“Holy water come and bring;

Cast in salt for seasoning;

Set the brush for sprinkling.”

(Idem, vol. iii. p. 58, art. “Sorcerer.”)

“The charmer muttered some words over water, in imitation of Catholic priests consecrating holy water.”—(“Phil. of Magic,” Salverte, p. 52. Shetland Islands.)

According to Dalyell, this “fore-spoken water” was made of water, salt, and the saliva of the conjurer.—(See “Superstitions of Scotland,” p. 98.)

“For information of a cherished relative and his fate, in the other world, they apply to the fetich-priest, who takes a little child and bathes his face with lustral-water.”—(“Fetichism,” Baudin, p. 65.)
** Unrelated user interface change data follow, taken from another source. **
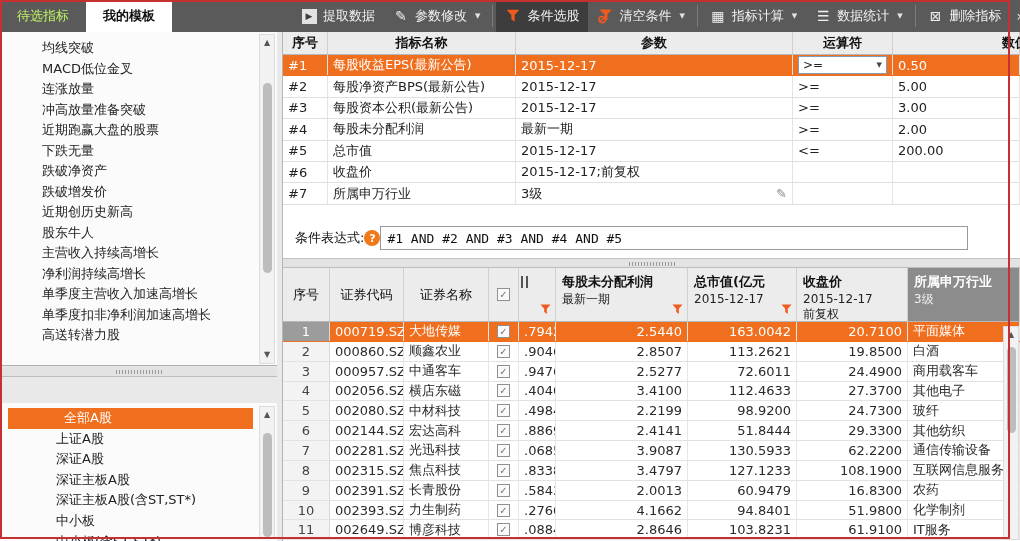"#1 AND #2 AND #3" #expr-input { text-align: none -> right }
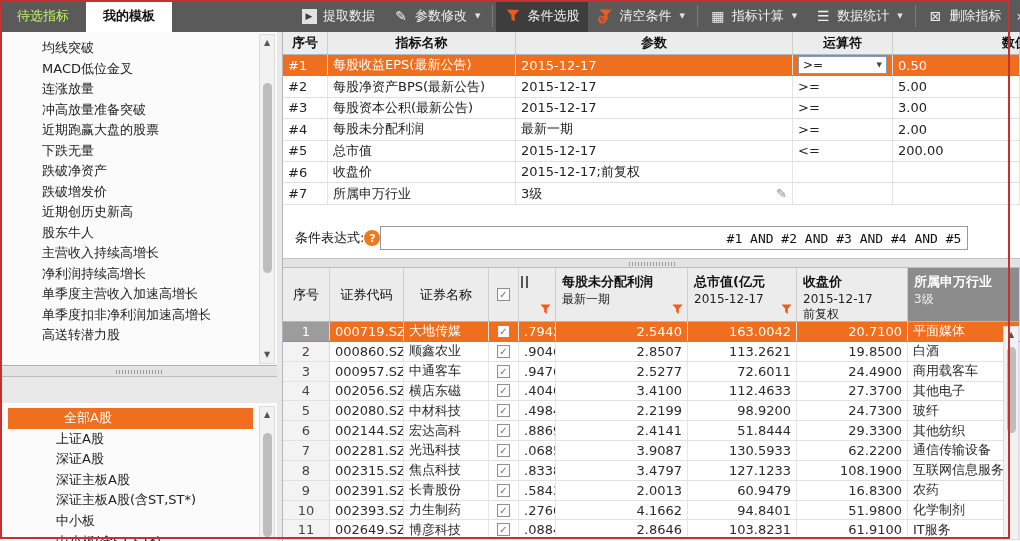"双击板块在当前页添加成分" div { html: none -> <div> <span></span> <span>双击板块在当前页添加成分</span> </div> }
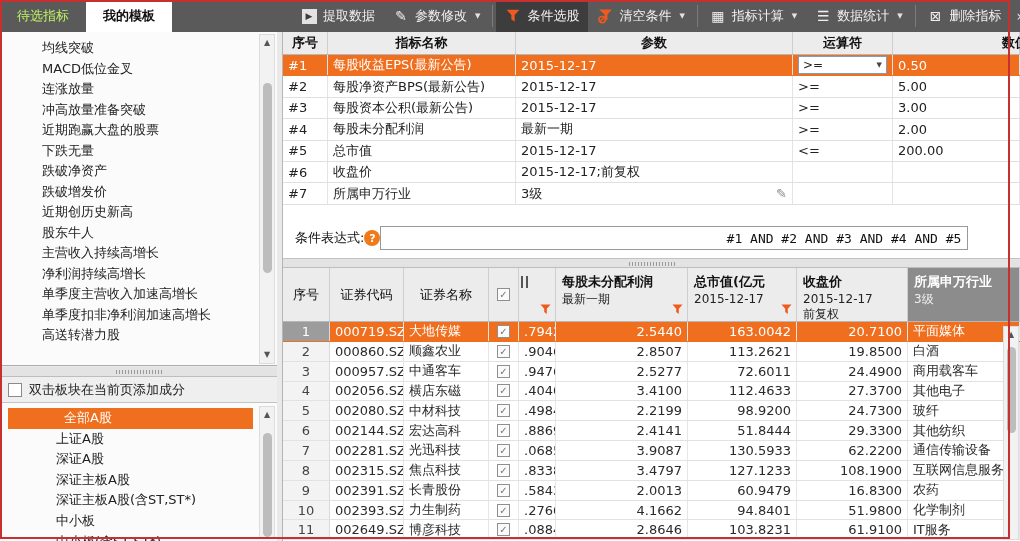"全部A股" #board-list { font-family: none -> Liberation Mono, monospace }
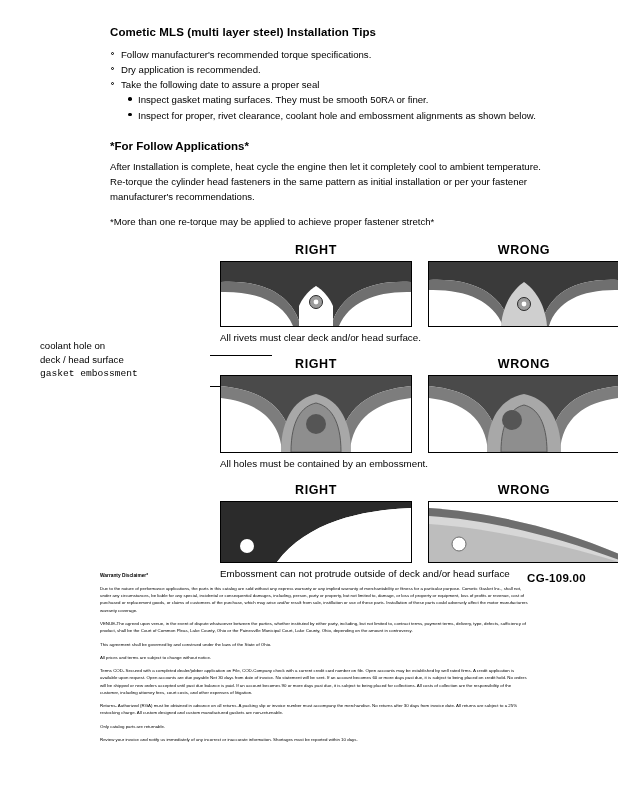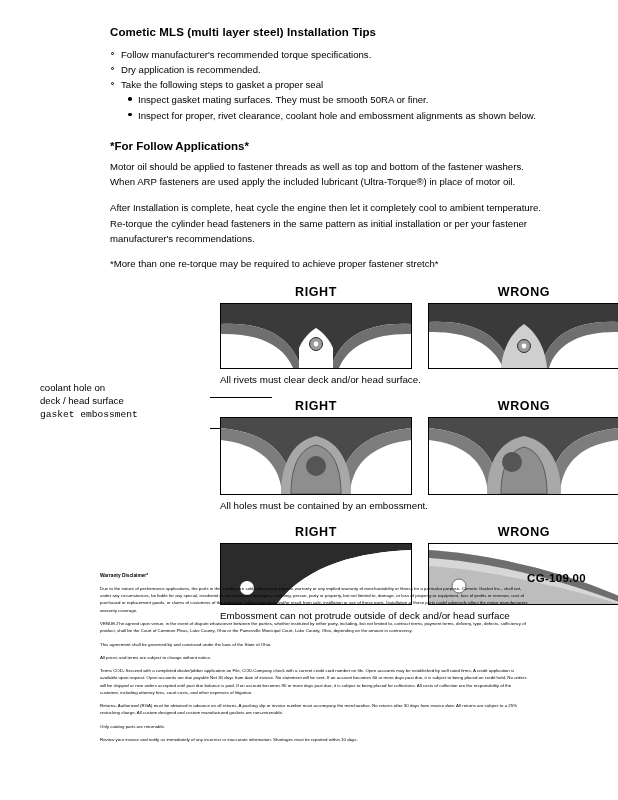"Take the following steps to" span { text: steps to gasket -> date to assure }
The “lustral water” of the foregoing paragraph, is made of “snails and vegetable butter.”—(Idem, p. 88.)

Reginald Scot gives a “cure” for one “possessed,” one point of which is that the victim “must mingle holy water with his meate and his drink, and holy salt also must be a portion of the mixture.” (“Discoverie,” p. 178.) Witches were required to drink holy water at their trials.—(Idem, p. 21.)

Salt was called “divine” by the ancients.—(See “Morals,” Plutarch, Goodwin’s English edit., Boston, 1870, vol. iii. p. 338.)